[Opening SOURCE DOCUMENT section]
AIRSPEED CALIBRATION
The Diana 2 airspeed system uses a fuselage nose pitot tube that is
located in the cockpit ventilation air inlet. Small vent holes in the
fuselage nose sides serve as its static sources. First we checked the
pitot and static system lines for leaks, and found none. Then, while
inside the hangar and out of the wind, we calibrated the sailplane’s
Winter airspeed indicator by carefully comparing its readings to our
calibrated reference ASI meter. The errors that we measured for the
sailplane’s Winter ASI were relatively low, less than about 2 knots
over our entire planned flight test range. Those measured airspeed
indicator instrument error data are shown in Figure below.
I then made
our airspeed system flight calibration with two 11,000-foot high
tows. The sailplane was equipped with a trailing bomb static
reference, deployed in flight after tow release, and a Kiel tube
reference pitot temporarily taped to one side of the canopy. The
flight test calibration was then steadily flown at indicated airspeeds
of 35 to 120 kts, comparing our master reference indicated airspeeds
to those of the sailplane’s. The wing flap settings used were those
recommended by the sailplane’s Flight Handbook. They varied from +28
degrees at 35 kts to –2 degrees at 120 kts. Those test data were then
used to compute the Diana 2 airspeed system errors versus
indicated airspeed. The Figure below chart presents the flight
measured Airspeed System errors. There it is assumed that the
airspeed indicator has no errors. The Diana’s airspeed system measured
errors appear to be small, and generally about 1.5 kts or less over
the entire 40 to 120 kt IAS test range. In general, our test data
measurements show that the Diana 2 is actually flying about one knot
faster than the indicated airspeed, which is very good.
While the fuselage nose side static
pressure orifices provide a good static pressure source, they are
subject to clogging when flying in rain. For that reason a pneumatic
switch of some kind should be installed, and teed into the sailplane’s
static pressure line so that the pilot can switch to an alternate
static source if and when clogging occurs within the basic static
pressure line. Venting the alternate static pressure source to the
cockpit usually provides a relatively good static reference pressure,
and I have used that a number of times in the past.
SINK RATE TEST
FLIGHTS
For these
tests we had to wait until the atmosphere became relatively calm with
little vertical air motion or horizontal wind shear at the flight test
altitudes. It had been a windy and dry fall season in Texas, but
finally on the 7th of November the atmosphere became
acceptably calm for a few days of flight-testing. Six high tow test
flights were performed to measure the Diana 2 sink rates at various
airspeeds. The wing flap settings used were those recommended by the
sailplane’s Flight Handbook. They varied from +28 degrees at 35 kts,
to –2 degrees at 120 kts indicated airspeed. A total of 96 sink rate
measurements were made, two by Jeff Baird and 4 by me. Of those 96
sink rate data points, only 4 needed to be discarded because of their
excessive scatter.
[Closing SOURCE DOCUMENT section]
[Opening ENTRIES PROVIDED section]
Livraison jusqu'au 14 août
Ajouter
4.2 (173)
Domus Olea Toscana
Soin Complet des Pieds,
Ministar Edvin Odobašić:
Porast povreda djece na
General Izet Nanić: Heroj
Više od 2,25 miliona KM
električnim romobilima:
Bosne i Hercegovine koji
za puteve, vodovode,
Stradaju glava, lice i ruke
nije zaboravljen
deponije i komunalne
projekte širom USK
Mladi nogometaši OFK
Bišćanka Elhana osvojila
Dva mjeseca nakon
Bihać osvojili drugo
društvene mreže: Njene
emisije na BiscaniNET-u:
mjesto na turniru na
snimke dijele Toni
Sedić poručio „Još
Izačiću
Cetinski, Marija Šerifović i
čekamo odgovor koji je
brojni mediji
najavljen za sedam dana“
[Closing ENTRIES PROVIDED section]
[Opening ENTRIES PROVIDED section]
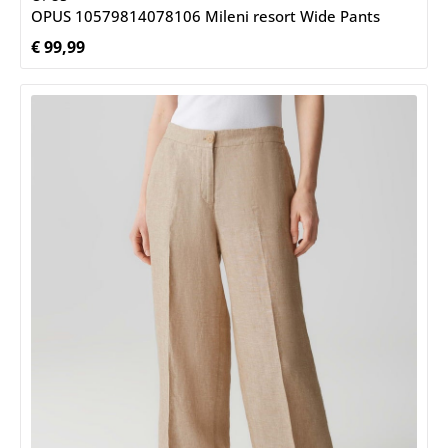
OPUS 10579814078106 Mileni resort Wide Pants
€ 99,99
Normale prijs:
[Closing ENTRIES PROVIDED section]
[Opening ENTRIES PROVIDED section]
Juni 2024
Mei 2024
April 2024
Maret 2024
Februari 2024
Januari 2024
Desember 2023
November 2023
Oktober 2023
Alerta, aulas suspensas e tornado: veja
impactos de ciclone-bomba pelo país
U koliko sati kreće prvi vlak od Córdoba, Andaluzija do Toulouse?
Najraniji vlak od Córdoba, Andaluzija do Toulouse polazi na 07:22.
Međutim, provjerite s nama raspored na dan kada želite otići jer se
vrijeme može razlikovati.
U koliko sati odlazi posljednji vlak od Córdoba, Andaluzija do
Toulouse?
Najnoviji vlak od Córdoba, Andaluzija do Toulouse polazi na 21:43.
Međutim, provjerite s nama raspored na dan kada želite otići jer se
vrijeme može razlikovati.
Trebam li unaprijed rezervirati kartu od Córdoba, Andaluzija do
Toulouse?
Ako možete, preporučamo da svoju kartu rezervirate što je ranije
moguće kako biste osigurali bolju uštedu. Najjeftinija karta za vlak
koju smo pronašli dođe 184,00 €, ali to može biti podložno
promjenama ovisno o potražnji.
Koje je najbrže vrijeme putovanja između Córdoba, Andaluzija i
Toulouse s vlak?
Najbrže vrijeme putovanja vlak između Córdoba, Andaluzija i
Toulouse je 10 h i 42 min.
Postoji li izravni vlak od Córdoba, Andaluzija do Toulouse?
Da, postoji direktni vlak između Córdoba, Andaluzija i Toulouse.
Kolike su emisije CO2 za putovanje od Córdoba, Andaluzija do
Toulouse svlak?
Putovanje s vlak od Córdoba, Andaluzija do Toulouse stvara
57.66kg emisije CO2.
[Closing ENTRIES PROVIDED section]
PROBLEM SET -
a – According to the Diana 2 flight test text, where is the fuselage nose pitot tube located?
b – Transcribe the passage of the Diana 2 flight test text starting at "AIRSPEED CALIBRATION" and ending at "in Figure below.".
c – Decide whether each statement agrees with the Diana 2 flight test text, and support each yes or no with the deciding words quoted from it. (i) Leaks were found in the pitot and static system lines. (ii) The static orifices on the fuselage nose sides can clog in rain. (iii) Eight high tow flights were flown to measure sink rates.

RESULTS BY TASK -
a – In the cockpit ventilation air inlet.

b –
AIRSPEED CALIBRATION
The Diana 2 airspeed system uses a fuselage nose pitot tube that is
located in the cockpit ventilation air inlet. Small vent holes in the
fuselage nose sides serve as its static sources. First we checked the
pitot and static system lines for leaks, and found none. Then, while
inside the hangar and out of the wind, we calibrated the sailplane’s
Winter airspeed indicator by carefully comparing its readings to our
calibrated reference ASI meter. The errors that we measured for the
sailplane’s Winter ASI were relatively low, less than about 2 knots
over our entire planned flight test range. Those measured airspeed
indicator instrument error data are shown in Figure below.

c –
(i) No: "First we checked the pitot and static system lines for leaks, and found none."
(ii) Yes: "they are subject to clogging when flying in rain."
(iii) No: "Six high tow test flights were performed to measure the Diana 2 sink rates at various airspeeds."